Displays en meters

  • 1
  • 2
  • 3
  • 4
  • 5

Displays en meters

Instrumentenpaneel A

De aanwezigheid en werking van de displays en meters ZIJN AFHANKELIJK VAN DE UITRUSTING EN HET LAND.

Toerenteller 1 (tpm x 1000)

Display automatische versnellingsbak 2

Snelheidsmeter 3 en, afhankelijk van het voertuig, 4

(in kilometer per uur)
Regel uw snelheid volgens de snelheidsmeter 3 of 4.
Raadpleeg bij een verschil tussen de snelheidsmeters de goedgekeurde snelheidsmeter 3 en neem contact op met een merkdealer.

De boordcomputer 5

Brandstofpeilmeter 6
Het aantal blokjes dat oplicht geeft het brandstofpeil aan. Als dit op het minimum staat, zijn de blokjes uit en het waarschuwingslampje brandstofreserve licht op, afhankelijk van de auto.

Instrumentenpaneel B

De aanwezigheid en werking van de displays en meters ZIJN AFHANKELIJK VAN DE UITRUSTING EN HET LAND.
Dit gaat branden wanneer het contact wordt ingeschakeld. Het oplichten van sommige controlelampjes gaat vergezeld van een boodschap.

Weergave kiezen

Afhankelijk van het voertuig gebruikt u de knop 1 om door de verschillende weergaven op het instrumentenpaneel B te bladeren en deze te selecteren. U kunt kiezen uit deze weergaven:
  • Laadweergave: toont alleen tijdens het laden de actieradius van het voertuig, het batterijpercentage en de resterende laadtijd;
  • ADAS-weergave: geeft de snelheid en de actieve rijhulpmiddelen weer op het volledige scherm en in het informatiegebied op het instrumentenpaneel;
  • Stroomweergave: geeft de snelheid, actieve rijhulp en vermogensmeter weer op het instrumentenpaneel;
  • Minimale weergave: toont alleen essentiële informatie, de snelheid, actieve rijhulp en het informatiegebied op het instrumentenpaneel.

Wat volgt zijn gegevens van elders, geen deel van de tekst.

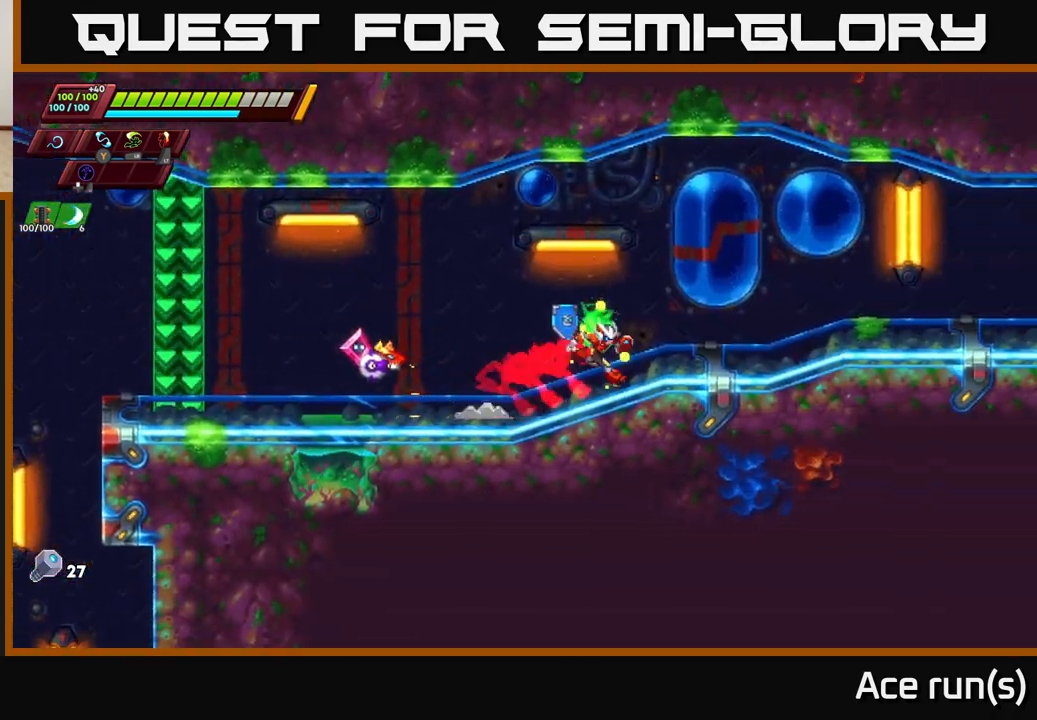
{"buttons": ["A", "R2"], "left_stick": "right", "right_stick": "center", "events": [[167, "A", "down"]]}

Geluidssignaal te hoge snelheid

Afhankelijk van de auto en het land wordt het waarschuwingslampje weergegeven en is een geluidssignaal te horen. Dit geluidssignaal is te horen zodra de auto sneller rijdt dan 120 km/u. Het waarschuwingslampje blijft branden zolang de snelheid hoger is dan 120 km/u.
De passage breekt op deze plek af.